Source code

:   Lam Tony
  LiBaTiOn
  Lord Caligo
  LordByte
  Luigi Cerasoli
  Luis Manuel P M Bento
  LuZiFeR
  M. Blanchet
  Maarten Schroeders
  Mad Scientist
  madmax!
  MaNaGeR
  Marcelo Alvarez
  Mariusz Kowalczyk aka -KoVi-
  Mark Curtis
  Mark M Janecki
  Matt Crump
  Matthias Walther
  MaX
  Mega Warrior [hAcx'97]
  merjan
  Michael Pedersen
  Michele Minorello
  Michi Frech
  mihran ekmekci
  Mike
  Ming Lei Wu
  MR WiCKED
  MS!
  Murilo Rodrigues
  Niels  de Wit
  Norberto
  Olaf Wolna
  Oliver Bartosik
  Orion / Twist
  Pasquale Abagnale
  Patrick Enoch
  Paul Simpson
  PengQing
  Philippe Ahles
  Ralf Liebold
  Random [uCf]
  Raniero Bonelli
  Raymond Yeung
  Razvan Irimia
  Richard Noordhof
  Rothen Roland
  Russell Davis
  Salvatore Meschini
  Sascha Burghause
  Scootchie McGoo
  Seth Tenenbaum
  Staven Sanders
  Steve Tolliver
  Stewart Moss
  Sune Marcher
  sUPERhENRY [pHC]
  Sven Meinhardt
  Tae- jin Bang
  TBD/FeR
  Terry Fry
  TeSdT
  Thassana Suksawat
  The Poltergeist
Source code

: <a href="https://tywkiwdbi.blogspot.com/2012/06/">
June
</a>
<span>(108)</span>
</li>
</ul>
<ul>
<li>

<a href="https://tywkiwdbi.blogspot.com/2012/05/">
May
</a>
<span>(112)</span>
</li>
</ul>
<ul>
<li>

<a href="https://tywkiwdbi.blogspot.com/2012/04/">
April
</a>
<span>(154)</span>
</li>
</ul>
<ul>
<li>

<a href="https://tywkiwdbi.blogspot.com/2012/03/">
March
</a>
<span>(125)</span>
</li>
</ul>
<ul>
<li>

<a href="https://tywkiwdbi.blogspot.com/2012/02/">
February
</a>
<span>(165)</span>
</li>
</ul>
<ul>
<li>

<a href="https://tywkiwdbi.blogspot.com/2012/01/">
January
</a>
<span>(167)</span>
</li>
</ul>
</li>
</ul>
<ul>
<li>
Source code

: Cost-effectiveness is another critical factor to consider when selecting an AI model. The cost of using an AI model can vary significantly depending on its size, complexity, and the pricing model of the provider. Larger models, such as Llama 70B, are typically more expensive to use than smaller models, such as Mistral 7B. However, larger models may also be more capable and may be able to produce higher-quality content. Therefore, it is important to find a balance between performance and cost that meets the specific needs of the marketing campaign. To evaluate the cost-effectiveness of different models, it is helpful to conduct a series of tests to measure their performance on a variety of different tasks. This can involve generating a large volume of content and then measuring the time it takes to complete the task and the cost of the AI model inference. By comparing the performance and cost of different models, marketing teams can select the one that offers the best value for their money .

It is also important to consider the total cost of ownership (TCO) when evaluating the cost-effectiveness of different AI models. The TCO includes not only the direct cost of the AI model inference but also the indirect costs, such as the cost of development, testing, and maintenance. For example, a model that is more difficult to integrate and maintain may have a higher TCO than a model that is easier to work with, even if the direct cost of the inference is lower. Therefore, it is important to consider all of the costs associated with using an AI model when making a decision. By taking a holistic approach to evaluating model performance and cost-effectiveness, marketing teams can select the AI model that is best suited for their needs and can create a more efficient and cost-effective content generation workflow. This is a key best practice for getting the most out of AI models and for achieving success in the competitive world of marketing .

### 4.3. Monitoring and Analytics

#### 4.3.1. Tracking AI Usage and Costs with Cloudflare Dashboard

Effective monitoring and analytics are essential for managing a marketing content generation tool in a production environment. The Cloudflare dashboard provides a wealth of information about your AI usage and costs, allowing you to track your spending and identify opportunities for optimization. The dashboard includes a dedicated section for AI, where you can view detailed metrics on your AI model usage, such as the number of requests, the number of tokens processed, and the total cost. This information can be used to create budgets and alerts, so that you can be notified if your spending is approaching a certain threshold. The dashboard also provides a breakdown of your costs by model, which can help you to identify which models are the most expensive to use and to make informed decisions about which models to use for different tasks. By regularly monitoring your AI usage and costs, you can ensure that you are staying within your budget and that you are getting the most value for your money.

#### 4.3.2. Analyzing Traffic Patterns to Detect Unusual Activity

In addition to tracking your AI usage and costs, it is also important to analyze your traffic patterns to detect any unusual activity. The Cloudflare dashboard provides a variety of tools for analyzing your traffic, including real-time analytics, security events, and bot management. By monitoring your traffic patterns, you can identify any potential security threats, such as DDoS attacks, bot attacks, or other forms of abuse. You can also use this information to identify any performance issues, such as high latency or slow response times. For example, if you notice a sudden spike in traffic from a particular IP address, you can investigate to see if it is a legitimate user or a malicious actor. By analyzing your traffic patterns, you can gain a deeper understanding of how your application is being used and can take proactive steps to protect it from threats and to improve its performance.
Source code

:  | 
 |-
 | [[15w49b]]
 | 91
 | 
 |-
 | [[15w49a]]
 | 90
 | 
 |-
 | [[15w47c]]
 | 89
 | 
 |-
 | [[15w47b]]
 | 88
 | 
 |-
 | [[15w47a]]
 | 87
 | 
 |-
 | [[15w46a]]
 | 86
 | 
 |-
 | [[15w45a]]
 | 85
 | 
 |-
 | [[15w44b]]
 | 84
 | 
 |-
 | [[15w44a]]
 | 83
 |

────

| What to do |
Put every line of the rows above into a JSON list of strings, one string per line, leaving out blank lines.

| Result of the exercise |
[
  "Source code",
  ":   Lam Tony",
  "  LiBaTiOn",
  "  Lord Caligo",
  "  LordByte",
  "  Luigi Cerasoli",
  "  Luis Manuel P M Bento",
  "  LuZiFeR",
  "  M. Blanchet",
  "  Maarten Schroeders",
  "  Mad Scientist",
  "  madmax!",
  "  MaNaGeR",
  "  Marcelo Alvarez",
  "  Mariusz Kowalczyk aka -KoVi-",
  "  Mark Curtis",
  "  Mark M Janecki",
  "  Matt Crump",
  "  Matthias Walther",
  "  MaX",
  "  Mega Warrior [hAcx'97]",
  "  merjan",
  "  Michael Pedersen",
  "  Michele Minorello",
  "  Michi Frech",
  "  mihran ekmekci",
  "  Mike",
  "  Ming Lei Wu",
  "  MR WiCKED",
  "  MS!",
  "  Murilo Rodrigues",
  "  Niels  de Wit",
  "  Norberto",
  "  Olaf Wolna",
  "  Oliver Bartosik",
  "  Orion / Twist",
  "  Pasquale Abagnale",
  "  Patrick Enoch",
  "  Paul Simpson",
  "  PengQing",
  "  Philippe Ahles",
  "  Ralf Liebold",
  "  Random [uCf]",
  "  Raniero Bonelli",
  "  Raymond Yeung",
  "  Razvan Irimia",
  "  Richard Noordhof",
  "  Rothen Roland",
  "  Russell Davis",
  "  Salvatore Meschini",
  "  Sascha Burghause",
  "  Scootchie McGoo",
  "  Seth Tenenbaum",
  "  Staven Sanders",
  "  Steve Tolliver",
  "  Stewart Moss",
  "  Sune Marcher",
  "  sUPERhENRY [pHC]",
  "  Sven Meinhardt",
  "  Tae- jin Bang",
  "  TBD/FeR",
  "  Terry Fry",
  "  TeSdT",
  "  Thassana Suksawat",
  "  The Poltergeist",
  "Source code",
  ": <a href=\"https://tywkiwdbi.blogspot.com/2012/06/\">",
  "June",
  "</a>",
  "<span>(108)</span>",
  "</li>",
  "</ul>",
  "<ul>",
  "<li>",
  "<a href=\"https://tywkiwdbi.blogspot.com/2012/05/\">",
  "May",
  "</a>",
  "<span>(112)</span>",
  "</li>",
  "</ul>",
  "<ul>",
  "<li>",
  "<a href=\"https://tywkiwdbi.blogspot.com/2012/04/\">",
  "April",
  "</a>",
  "<span>(154)</span>",
  "</li>",
  "</ul>",
  "<ul>",
  "<li>",
  "<a href=\"https://tywkiwdbi.blogspot.com/2012/03/\">",
  "March",
  "</a>",
  "<span>(125)</span>",
  "</li>",
  "</ul>",
  "<ul>",
  "<li>",
  "<a href=\"https://tywkiwdbi.blogspot.com/2012/02/\">",
  "February",
  "</a>",
  "<span>(165)</span>",
  "</li>",
  "</ul>",
  "<ul>",
  "<li>",
  "<a href=\"https://tywkiwdbi.blogspot.com/2012/01/\">",
  "January",
  "</a>",
  "<span>(167)</span>",
  "</li>",
  "</ul>",
  "</li>",
  "</ul>",
  "<ul>",
  "<li>",
  "Source code",
  ": Cost-effectiveness is another critical factor to consider when selecting an AI model. The cost of using an AI model can vary significantly depending on its size, complexity, and the pricing model of the provider. Larger models, such as Llama 70B, are typically more expensive to use than smaller models, such as Mistral 7B. However, larger models may also be more capable and may be able to produce higher-quality content. Therefore, it is important to find a balance between performance and cost that meets the specific needs of the marketing campaign. To evaluate the cost-effectiveness of different models, it is helpful to conduct a series of tests to measure their performance on a variety of different tasks. This can involve generating a large volume of content and then measuring the time it takes to complete the task and the cost of the AI model inference. By comparing the performance and cost of different models, marketing teams can select the one that offers the best value for their money .",
  "It is also important to consider the total cost of ownership (TCO) when evaluating the cost-effectiveness of different AI models. The TCO includes not only the direct cost of the AI model inference but also the indirect costs, such as the cost of development, testing, and maintenance. For example, a model that is more difficult to integrate and maintain may have a higher TCO than a model that is easier to work with, even if the direct cost of the inference is lower. Therefore, it is important to consider all of the costs associated with using an AI model when making a decision. By taking a holistic approach to evaluating model performance and cost-effectiveness, marketing teams can select the AI model that is best suited for their needs and can create a more efficient and cost-effective content generation workflow. This is a key best practice for getting the most out of AI models and for achieving success in the competitive world of marketing .",
  "### 4.3. Monitoring and Analytics",
  "#### 4.3.1. Tracking AI Usage and Costs with Cloudflare Dashboard",
  "Effective monitoring and analytics are essential for managing a marketing content generation tool in a production environment. The Cloudflare dashboard provides a wealth of information about your AI usage and costs, allowing you to track your spending and identify opportunities for optimization. The dashboard includes a dedicated section for AI, where you can view detailed metrics on your AI model usage, such as the number of requests, the number of tokens processed, and the total cost. This information can be used to create budgets and alerts, so that you can be notified if your spending is approaching a certain threshold. The dashboard also provides a breakdown of your costs by model, which can help you to identify which models are the most expensive to use and to make informed decisions about which models to use for different tasks. By regularly monitoring your AI usage and costs, you can ensure that you are staying within your budget and that you are getting the most value for your money.",
  "#### 4.3.2. Analyzing Traffic Patterns to Detect Unusual Activity",
  "In addition to tracking your AI usage and costs, it is also important to analyze your traffic patterns to detect any unusual activity. The Cloudflare dashboard provides a variety of tools for analyzing your traffic, including real-time analytics, security events, and bot management. By monitoring your traffic patterns, you can identify any potential security threats, such as DDoS attacks, bot attacks, or other forms of abuse. You can also use this information to identify any performance issues, such as high latency or slow response times. For example, if you notice a sudden spike in traffic from a particular IP address, you can investigate to see if it is a legitimate user or a malicious actor. By analyzing your traffic patterns, you can gain a deeper understanding of how your application is being used and can take proactive steps to protect it from threats and to improve its performance.",
  "Source code",
  ":  | ",
  " |-",
  " | [[15w49b]]",
  " | 91",
  " | ",
  " |-",
  " | [[15w49a]]",
  " | 90",
  " | ",
  " |-",
  " | [[15w47c]]",
  " | 89",
  " | ",
  " |-",
  " | [[15w47b]]",
  " | 88",
  " | ",
  " |-",
  " | [[15w47a]]",
  " | 87",
  " | ",
  " |-",
  " | [[15w46a]]",
  " | 86",
  " | ",
  " |-",
  " | [[15w45a]]",
  " | 85",
  " | ",
  " |-",
  " | [[15w44b]]",
  " | 84",
  " | ",
  " |-",
  " | [[15w44a]]",
  " | 83",
  " |"
]